The power vacuum in the wake of Domitian’s murder in 96 was temporarily filled by Marcus Cocceius Nerva, a distinguished ex-consul who was the reluctant choice of Domitian’s assassins in the absence of other candidates. It proved more of a caretaker role for the elderly and childless Nerva, who was compelled to placate disgruntled elements in the army by adopting the popular, hard-drinking governor of Upper Germany, Marcus Ulpius Traianus (‘Trajan’) and anointing him as his successor, thus guarding against another period of instability. Upon Nerva’s death on 28 January 98, Trajan stepped smoothly into his adoptive father’s shoes. His nineteen-year rule established him as one of Rome’s most successful military supremos, whose achievements included increasing the empire’s holdings to encompass Arabia, Armenia and Mesopotamia, defeating Rome’s old enemy Parthia, and winning a great victory across the Danube in the Dacian Wars, commemorated in painstaking detail on his eponymous column erected in the heart of Rome.

Born in around 53 in the province of Baetica in southern Spain, Trajan was the first Roman emperor to come from outside Italy. His accession represented a breakthrough for the new political class of provincial elites who had been promoted under the Flavians, including men such as Trajan’s own father who had successfully commanded the tenth legion under Vespasian during the defeat of the Jewish revolt and been rewarded with a consulship for his efforts. If Trajan’s accession represented a quantum leap for this
arriviste
set, the same can be said for the new breed of women who took up the mantle of empress.
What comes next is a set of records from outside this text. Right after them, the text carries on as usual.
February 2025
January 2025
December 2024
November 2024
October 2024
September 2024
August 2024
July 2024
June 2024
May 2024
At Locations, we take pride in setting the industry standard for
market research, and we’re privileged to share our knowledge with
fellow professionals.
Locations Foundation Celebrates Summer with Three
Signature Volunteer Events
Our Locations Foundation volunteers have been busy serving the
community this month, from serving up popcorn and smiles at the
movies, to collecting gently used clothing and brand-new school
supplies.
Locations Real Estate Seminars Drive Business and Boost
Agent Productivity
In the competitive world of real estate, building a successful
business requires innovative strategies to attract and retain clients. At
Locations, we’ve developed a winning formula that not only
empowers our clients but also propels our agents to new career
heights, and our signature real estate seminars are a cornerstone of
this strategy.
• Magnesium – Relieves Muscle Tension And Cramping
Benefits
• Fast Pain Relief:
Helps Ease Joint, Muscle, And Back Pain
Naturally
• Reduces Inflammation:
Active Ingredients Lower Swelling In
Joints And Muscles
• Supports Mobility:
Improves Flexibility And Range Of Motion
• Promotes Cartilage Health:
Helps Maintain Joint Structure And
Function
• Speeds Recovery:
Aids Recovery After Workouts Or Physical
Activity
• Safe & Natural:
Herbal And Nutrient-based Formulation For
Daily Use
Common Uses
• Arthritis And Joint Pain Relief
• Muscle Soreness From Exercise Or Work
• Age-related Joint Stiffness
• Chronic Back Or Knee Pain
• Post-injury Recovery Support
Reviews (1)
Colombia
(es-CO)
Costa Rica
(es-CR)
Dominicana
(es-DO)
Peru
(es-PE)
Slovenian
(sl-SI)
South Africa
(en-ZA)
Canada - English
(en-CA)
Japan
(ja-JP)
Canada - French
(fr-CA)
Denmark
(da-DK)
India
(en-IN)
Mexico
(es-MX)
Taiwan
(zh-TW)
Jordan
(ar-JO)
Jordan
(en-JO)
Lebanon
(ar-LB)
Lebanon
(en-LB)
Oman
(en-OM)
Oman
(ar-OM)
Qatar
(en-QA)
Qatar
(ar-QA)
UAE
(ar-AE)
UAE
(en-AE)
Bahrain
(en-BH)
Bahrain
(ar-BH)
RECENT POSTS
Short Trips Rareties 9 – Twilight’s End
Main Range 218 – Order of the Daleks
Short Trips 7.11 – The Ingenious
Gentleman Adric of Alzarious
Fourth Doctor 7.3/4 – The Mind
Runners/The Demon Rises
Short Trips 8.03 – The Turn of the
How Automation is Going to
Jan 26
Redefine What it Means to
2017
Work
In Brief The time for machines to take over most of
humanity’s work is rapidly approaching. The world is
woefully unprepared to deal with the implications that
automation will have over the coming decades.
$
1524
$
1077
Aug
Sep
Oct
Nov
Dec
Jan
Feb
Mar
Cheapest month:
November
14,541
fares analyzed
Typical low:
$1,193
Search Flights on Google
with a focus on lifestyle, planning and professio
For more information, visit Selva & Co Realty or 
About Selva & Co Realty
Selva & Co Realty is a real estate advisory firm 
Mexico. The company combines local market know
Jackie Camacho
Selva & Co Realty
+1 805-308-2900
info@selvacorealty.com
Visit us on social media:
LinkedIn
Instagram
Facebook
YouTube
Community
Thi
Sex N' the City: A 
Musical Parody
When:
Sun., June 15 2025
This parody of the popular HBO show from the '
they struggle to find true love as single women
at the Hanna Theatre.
Pompeia Plotina was the first of this new wave. Little is known of her background, but she is thought to have come from Nemausus (the French city of Nîmes) in Gaul and to have been born in around 70, just as Vespasian became emperor.
9
That she was chosen as a bride for Trajan, the up-and-coming scion of the Ulpian clan, indicates at least that her family, of whom no information survives, came from similarly well-connected senatorial stock. The marriage between this son and daughter of new elite families, heralding from areas hundreds of miles from the empire’s capital, reflected the diverse social make-up of the dominant new political class at Rome.

Plotina was almost thirty years old and had been married to Trajan
for at least ten years before he became emperor. But prior to that day when she set foot in Domitian’s old palace as Rome’s newest first lady, not a trace of her life-story survives. This was in part a reflection of the usual indifference to a woman’s upbringing in contrast to that of her husband. But it is also related to the fact that, as a childless woman, Plotina was not even a supporting player in the formative years of a future emperor as Livia was, denying us the kind of anecdotal gems that enrich Livia’s biography, such as the latter’s escape from a Spartan forest fire with her baby son Tiberius in her arms.